This work addresses signal recovery under generative neural network priors, breaking from existing theoretical assumptions that require fully connected architectures and i.i.d. Gaussian weights. We establish, for the first time, a rigorous state evolution (SE) analysis framework for random convolutional generative priors. Methodologically, we prove that random convolutional layers belong to the universality class of Gaussian matrices, construct an exact mapping between such layers and spatially coupled sensing matrices, and integrate multilayer approximate message passing (ML-AMP), random matrix theory, and SE analysis to derive precise asymptotic characterizations. Our key contribution is the first provably convergent SE theory for convolutional generative priors—ubiquitous in practice—thereby substantially broadening the scope and theoretical foundation of generative prior-based signal recovery. This advances the unification of deep generative models and sparse coding theory.

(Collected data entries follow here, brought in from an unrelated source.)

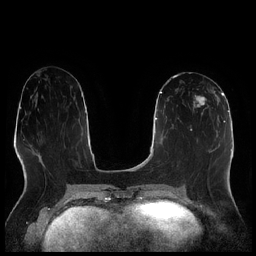
Breast MRI (dynamic contrast-enhanced), one axial slice; slice 102 of 256 in the series (ordered by position); dynamic contrast-enhanced series, time point 2 of 7 at this slice position (early post-contrast); 1.5 T; TE 1.9 ms, TR 4.2 ms; 0.8 mm slice thickness; 256 × 256 image matrix. Female patient.
Outlined on this slice (semi-automatic segmentation, software-assisted and operator-edited):
- enhancing-tissue mask used for the functional tumour volume (all voxels passing the contrast-enhancement thresholds inside the analysis volume; usually the tumour): box from (x=189, y=91) to (x=216, y=120) px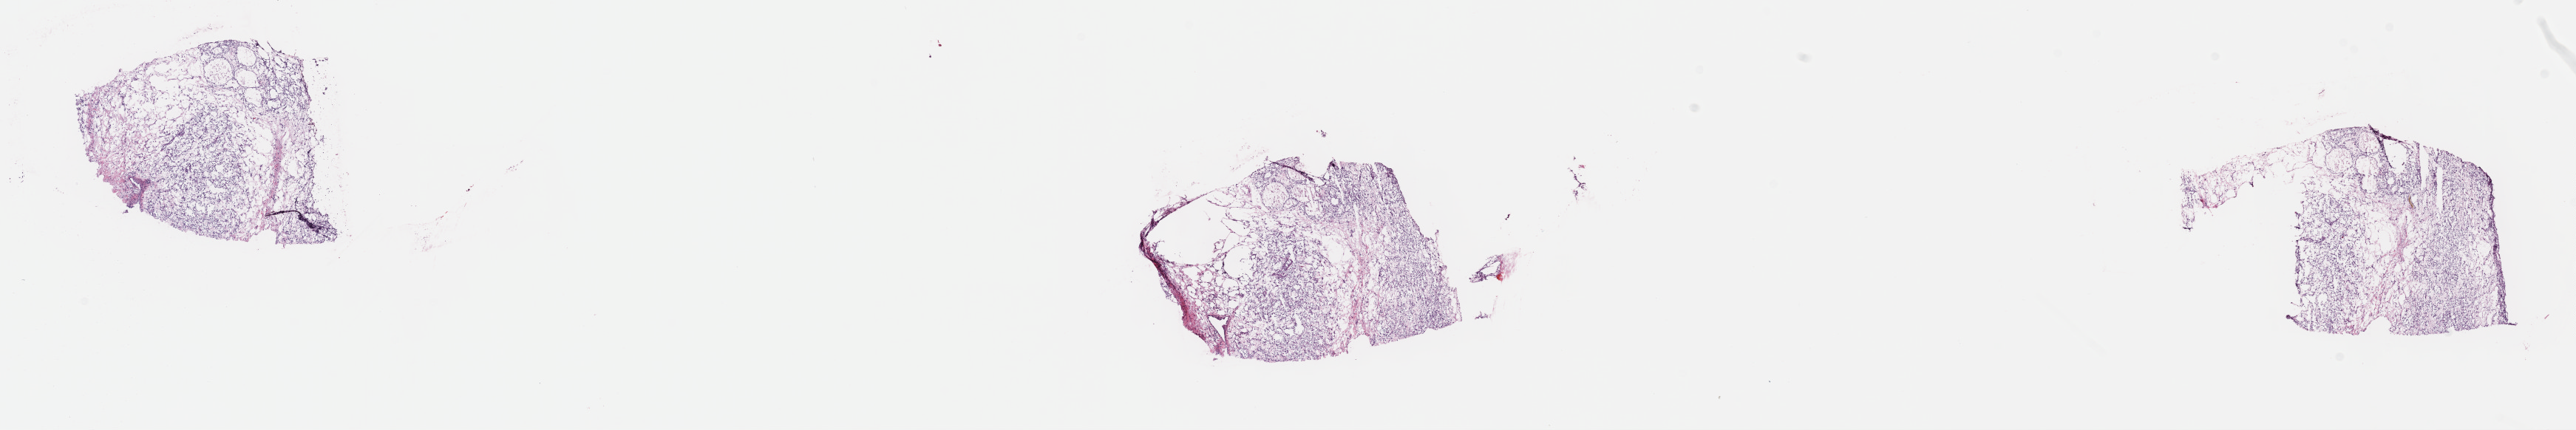
H&E-stained whole-slide image — a low-resolution overview of the entire scanned area, about 28.2 x 4.7 mm, frozen section from the top of the tissue portion, sample: primary tumour, kidney. Female patient; age at initial diagnosis 54 years. Histologic grade: G3 (poorly differentiated). Composition of this section per pathologist review: tumour cells 60%, tumour nuclei 90%, normal cells 0%, stromal cells 25%, necrosis 15%. Inflammatory infiltration, as recorded: lymphocyte infiltration 3%, monocyte infiltration 2%, neutrophil infiltration 0%.
AJCC pathologic stage: I (7th edition). Laterality: left. TNM: T1a NX. Diagnosis: Clear cell adenocarcinoma, NOS.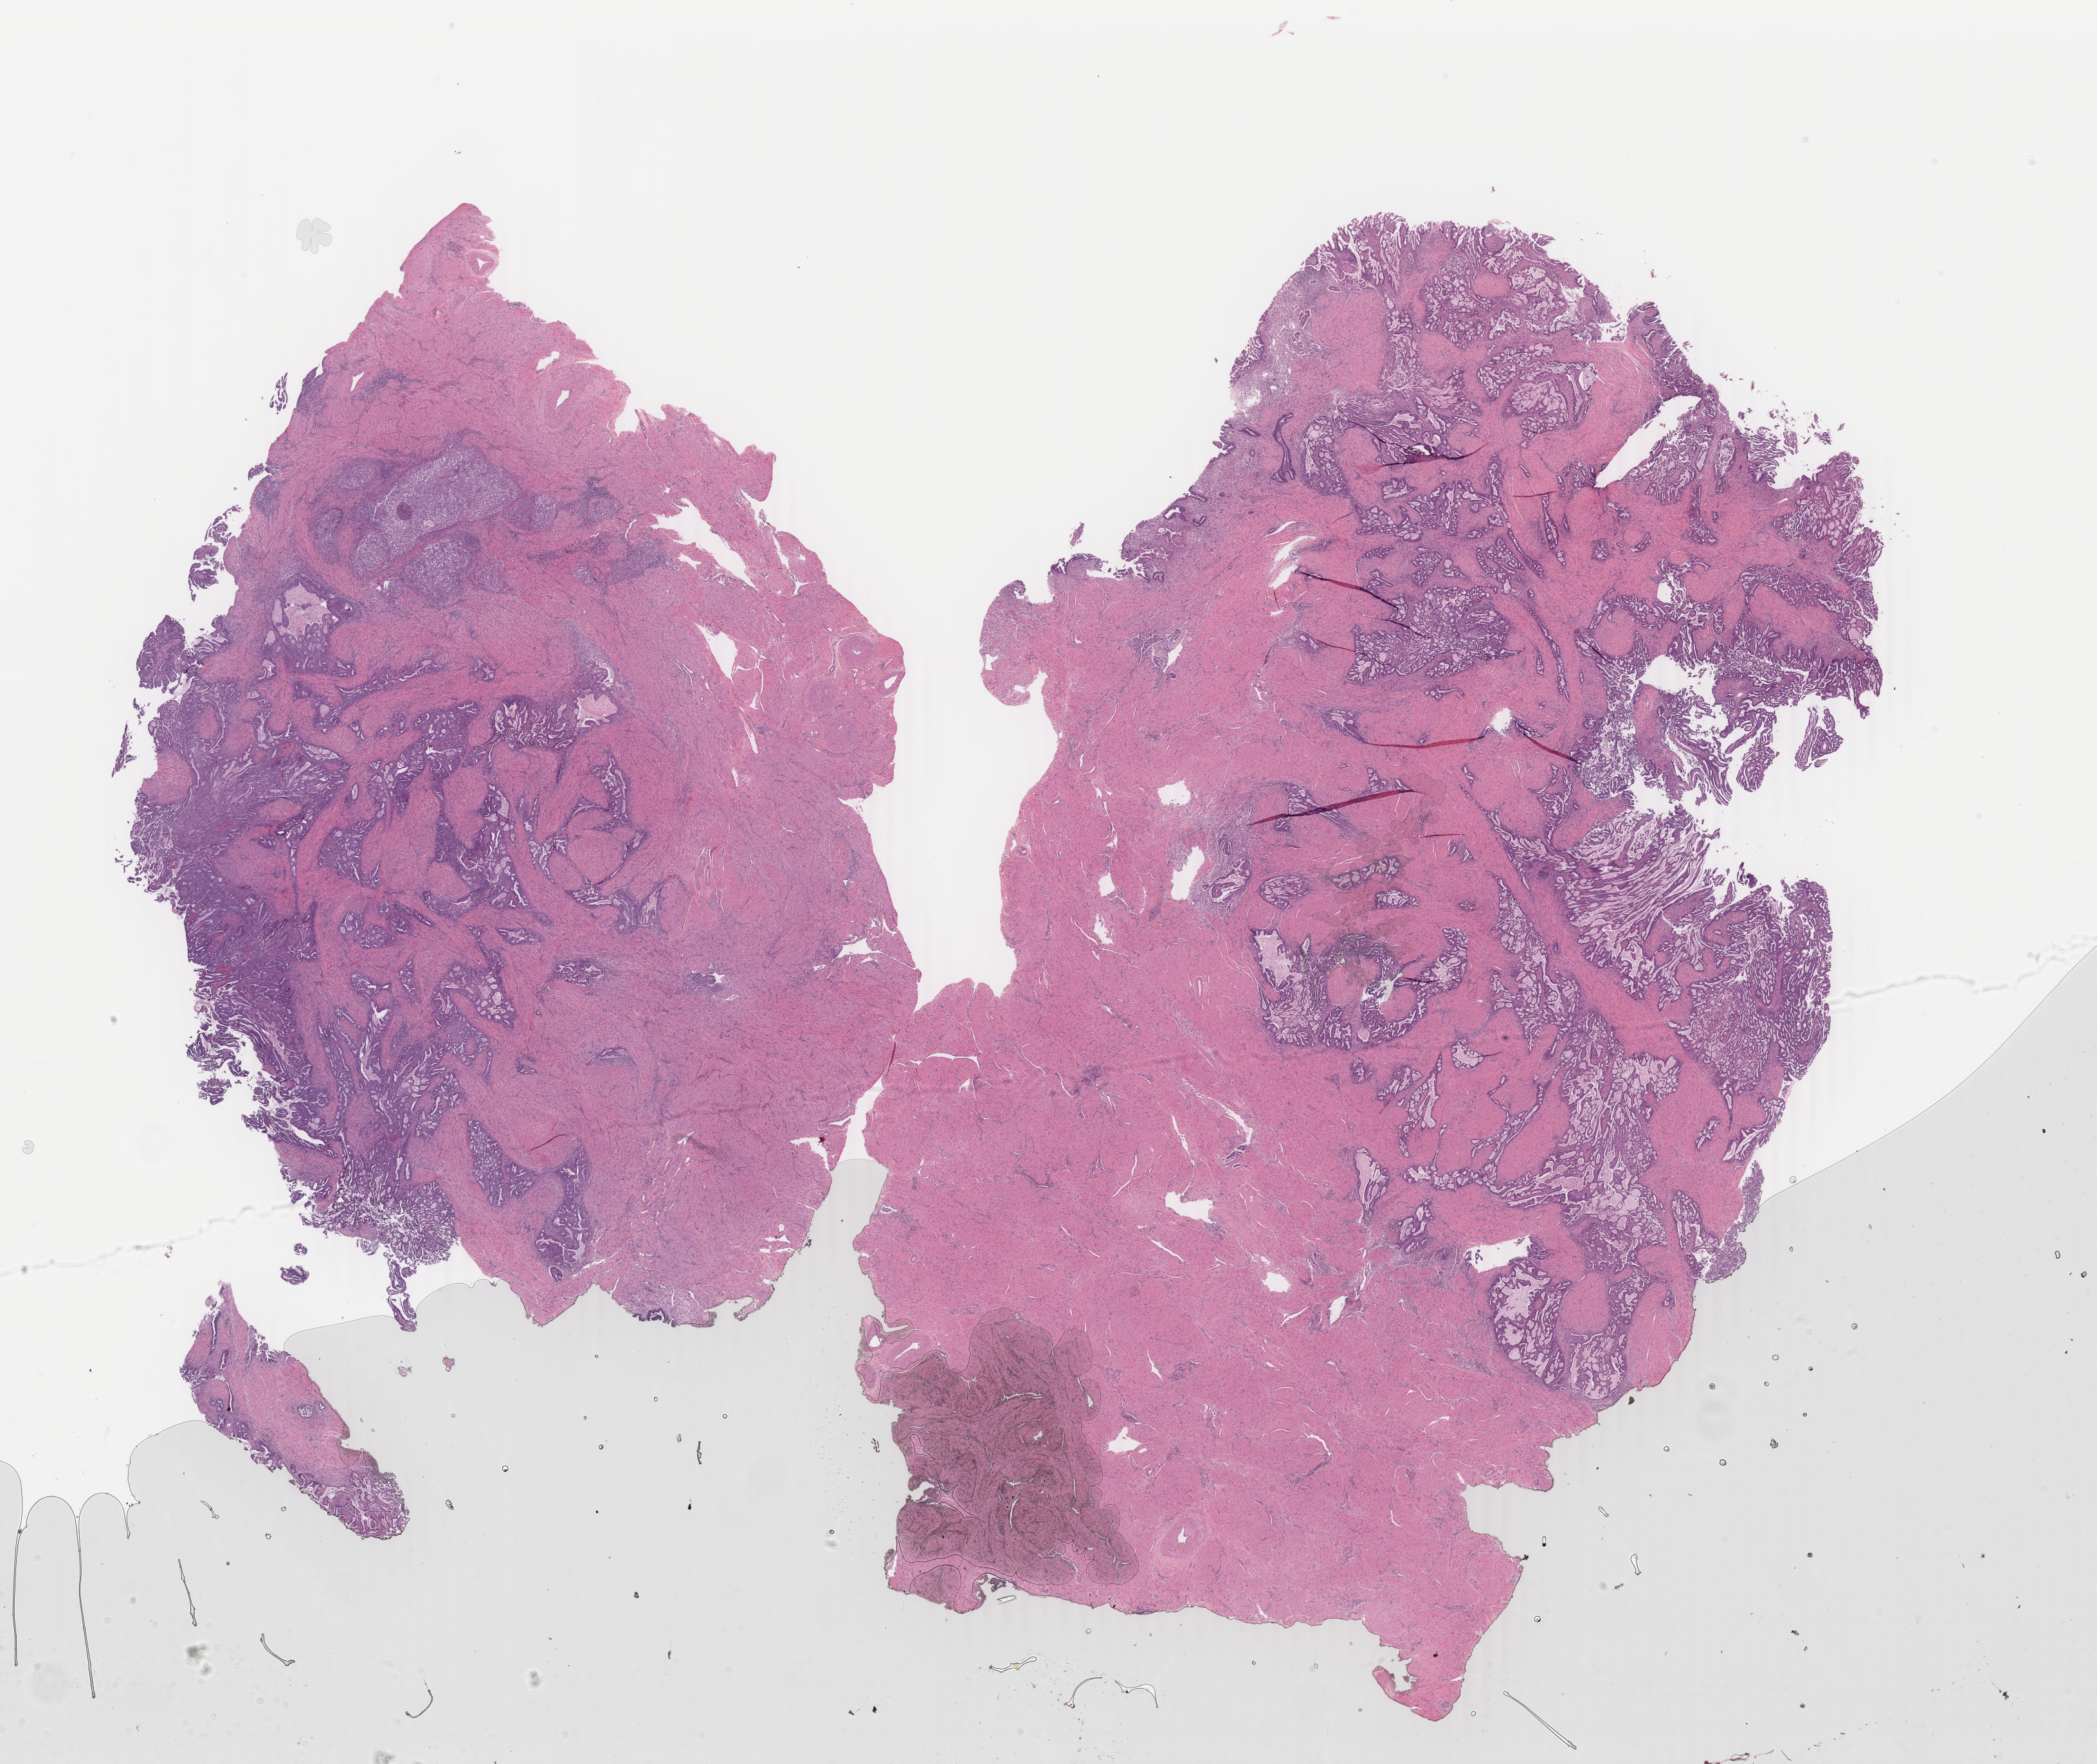
Whole-slide histology image, Hematoxylin and eosin (H&E) stained, whole scanned area (about 25.9 x 21.8 mm, acquisition: 40x scan) shown as a low-resolution overview. Formalin-fixed paraffin-embedded (FFPE) diagnostic section. Uterus, primary tumour sample. Female, age 59 years at initial diagnosis. Histologic grade: G3 (poorly differentiated).
- diagnosis: Endometrioid adenocarcinoma, NOS
- FIGO stage: IIA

Signal recovery under generative neural network priors has emerged as a promising direction in statistical inference and computational imaging. Theoretical analysis of reconstruction algorithms under generative priors is, however, challenging. For generative priors with fully connected layers and Gaussian i.i.d. weights, this was achieved by the multi-layer approximate message (ML-AMP) algorithm via a rigorous state evolution. However, practical generative priors are typically convolutional, allowing for computational benefits and inductive biases, and so the Gaussian i.i.d. weight assumption is very limiting. In this paper, we overcome this limitation and establish the state evolution of ML-AMP for random convolutional layers. We prove in particular that random convolutional layers belong to the same universality class as Gaussian matrices. Our proof technique is of an independent interest as it establishes a mapping between convolutional matrices and spatially coupled sensing matrices used in coding theory.